In an effort to illuminate states' labor policies and the merits of federalism, the Alliance for Worker Freedom has released its second biennial report, the Index of Worker Freedom: A National Report Card. The index is a state-by-state comparative study that measures worker freedom through an analysis of policy implications as well as quantitative state data. The goal of the index is to provide readers with a 30,000-foot view of every state's labor climate.
One of the key findings from this year's index was the negative correlation between a state's union density and its level of worker freedom. States in the top quintile of worker freedom had levels of union density 41 percent lower than the national average and 55 percent lower than states in the bottom quintile.
Unsurprisingly, workers and employers are fleeing states with low levels of worker freedom - generally heavily unionized states - in favor of states with high levels of worker freedom. States ranked in the top quintile of worker freedom saw their populations grow 51 percent faster than the national average and 149 percent faster than states in the bottom quintile in the 2008-09 period. These two metrics - population growth and union density - are key indicators of a state's level of worker freedom.
The makeup of America's labor movement has changed, with more than 50 percent of all union members now working for the government at some level. With an increased incentive for bigger government, public unions' ability to influence sympathetic state legislatures has only been magnified by this demographic shift.

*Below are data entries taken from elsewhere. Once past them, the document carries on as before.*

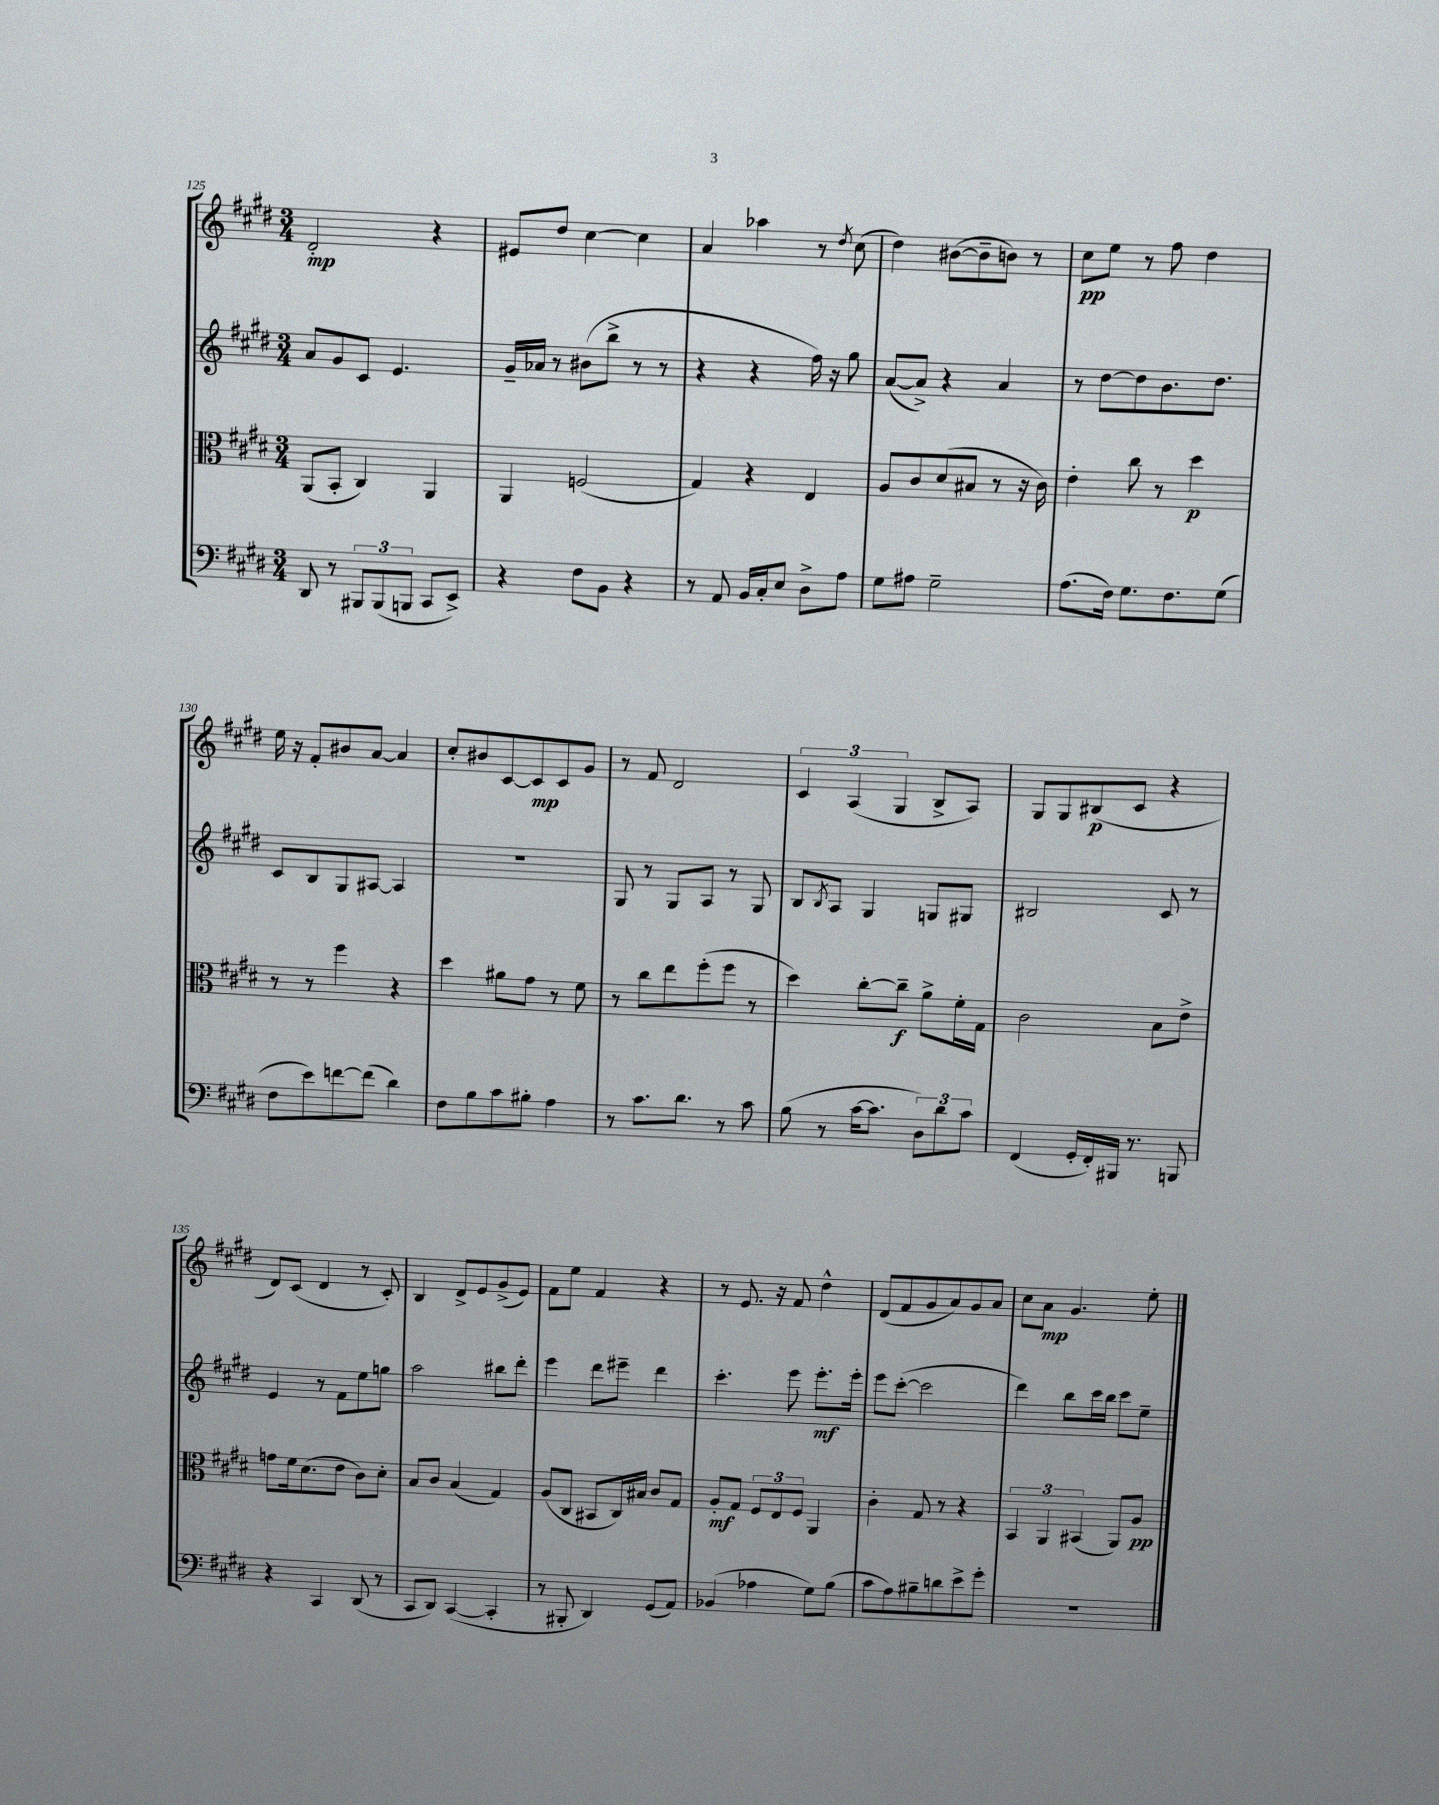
<<
\new StaffGroup <<
\new Staff = "s0" {
    \clef treble \key e \major \numericTimeSignature \time 3/4
    dis'2-.\mp r4 |
    eis'8 dis''8 cis''4~ cis''4 |
    a'4 aes''4 r8 \acciaccatura { dis''8 } cis''8( |
    dis''4) bis'8~( bis'8-- b'8) r8 |
    cis''8\pp e''8 r8 fis''8 dis''4 |
    e''16 r16 fis'8-. bis'8 a'8~ a'4 |
    cis''8-. bis'8 cis'8~ cis'8\mp cis'8 gis'8 |
    r8 fis'8 dis'2 |
    \tuplet 3/2 { cis'4 a4( gis4 } b8-> a8) |
    gis8 gis8 bis8\p( cis'8 r4 |
    dis'8) cis'8( dis'4 r8 cis'8-.) |
    b4 dis'8-> e'8 gis'8->( e'8) |
    fis'8 e''8 fis'4 r4 |
    r8 e'8. r16 fis'8 dis''4-^ |
    dis'8( fis'8 gis'8 a'8) gis'8 a'8 |
    cis''8 a'8\mp gis'4. e''8-. \bar "|." |
}
\new Staff = "s1" {
    \clef treble \key e \major \numericTimeSignature \time 3/4
    a'8 gis'8 cis'8 e'4. |
    gis'16-- aes'16 r8 bis'8( b''8-> r8 r8 |
    r4 r4 fis''16) r16 gis''8 |
    a'8~( a'8->) r4 a'4 |
    r8 dis''8~ dis''8 b'8. dis''8. |
    cis'8 b8 gis8 ais8~ ais4 |
    R2. |
    gis8 r8 gis8 a8 r8 gis8 |
    b8 \acciaccatura { b8 } a8 gis4 g8 gis8 |
    bis2 cis'8 r8 |
    e'4 r8 fis'8 e''8 g''8 |
    a''2 bis''8 dis'''8-. |
    e'''4 dis'''8 eis'''8-- dis'''4 |
    cis'''4.-. e'''8 e'''8.-.\mf e'''16-. |
    e'''8 cis'''8~-.( cis'''2 |
    dis'''4) b''8 cis'''16 b''16 cis'''8 e''8-- \bar "|." |
}
\new Staff = "s2" {
    \clef alto \key e \major \numericTimeSignature \time 3/4
    a,8( b,8-. cis4) a,4 |
    a,4 f2( |
    gis4) r4 e4 |
    a8 cis'8 dis'8( bis8 r8 r16 cis'16) |
    e'4-. cis''8 r8 dis''4\p |
    r8 r8 fis''4 r4 |
    dis''4 ais'8 gis'8 r8 fis'8 |
    r8 cis''8 e''8 fis''8-.( fis''8 r8 |
    dis''4) cis''8~-. cis''8--\f a'8-> fis'16-. gis16 |
    cis'2 b8 e'8-> |
    g'8 fis'16 dis'8.( e'8 cis'8) dis'8-. |
    b8 cis'8 b4( gis4) |
    a8( cis8 bis,8 cis16) bis16 cis'8 gis8 |
    a8-.\mf gis8 \tuplet 3/2 { fis8 e8 fis8 } a,4 |
    cis'4-. gis8 r8 r4 |
    \tuplet 3/2 { b,4 a,4 bis,4( } a,8) a8\pp \bar "|." |
}
\new Staff = "s3" {
    \clef bass \key e \major \numericTimeSignature \time 3/4
    dis,8 r8 \tuplet 3/2 { bis,,8 bis,,8( b,,8 } cis,8 e,8->) |
    r4 fis8 b,8 r4 |
    r8 a,8 b,16 cis16-. e8 dis8-> a8 |
    gis8 ais8 gis2-- |
    a8.( fis16) gis8. fis8. gis8( |
    fis8 e'8) f'8~ f'8( dis'4) |
    fis8 b8 cis'8 bis8-. a4 |
    r8 cis'8. dis'8. r8 cis'8 |
    b8( r8 cis'16~ cis'8. \tuplet 3/2 { dis8) dis'8 cis'8 } |
    fis,4( gis,16-. fis,16-.) bis,,16 r8. b,,8 |
    r4 cis,4 dis,8( r8 |
    cis,8 dis,8) cis,4~( cis,4-. |
    r8 bis,,8-. dis,4) gis,8( a,8) |
    bes,4( aes4 gis8) b8( |
    cis'8 a8) bis8-- d'8 e'8-> gis'8-. |
    R2. \bar "|." |
}
>>
>>
\layout { \context { \Score currentBarNumber = #125 } }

Paralleling the index's findings, Gallup found for the first time in more than 80 years that a majority of Americans now think "unions mostly hurt the economy." The inherent collectivist nature of unions, in which workers' preferences are secondary to union goals, and the means by which unions attain those ends, are increasingly frustrating Americans.
Unions' main weapon of coercion - the collective-bargaining agreement - enables a union to negotiate a worker's contract for him, negating his preferences regarding his wage, vacation time or retirement plan. In states that do not have right-to-work statutes, unions can mandate membership as a condition of employment. Once hired, workers are forced to contribute a percentage of their income to the union in the form of monthly dues. In a majority of states, unions are free to spend workers' dues on political candidates their members may oppose. Organized labor's defined-benefit pension plans punish workers who leave a union; they receive only a portion of what they contributed to the retirement account.
With the American people renouncing labor's oppressive practices, unions see the writing on the wall. Looking to trump state policy, the labor movement and its Democratic allies are attempting to enact federal legislation and leave every state looking like California or Rhode Island. Removing competition among states, as big labor intends to do, leaves workers little incentive to relocate, effectively reducing each states' worker freedom to the least common denominator.
These ominous words are no exaggeration. In the next few days, the Senate will vote on the House-passed version of the war supplemental appropriations bill, legislation that inexplicably includes language that forces states to bargain collectively with public-safety employees - police officers, firefighters and emergency personnel. In 2007, the House passed the union-coveted Employee Free Choice Act, which would coerce millions of workers into unions by effectively removing secret-ballot elections and would allow for a partial government arbitrator to decide union-employer disputes.
Earlier this year, President Obama issued Executive Order 13502, requiring all federal construction projects that cost more than $25 million to hire union shops. The executive order leaves the door open for state projects receiving federal funds to be subject to the same union-only mandates.
These policies handed down from Washington are the manifestation of big labor's plan to trample on states' rights and institute catchall legislation. The index looks to preserve the 10th Amendment by highlighting the benefits of a federalist system, a pro-worker system that necessitates competition and choice.
Christopher Prandoni is the executive director of the Alliance for Worker Freedom.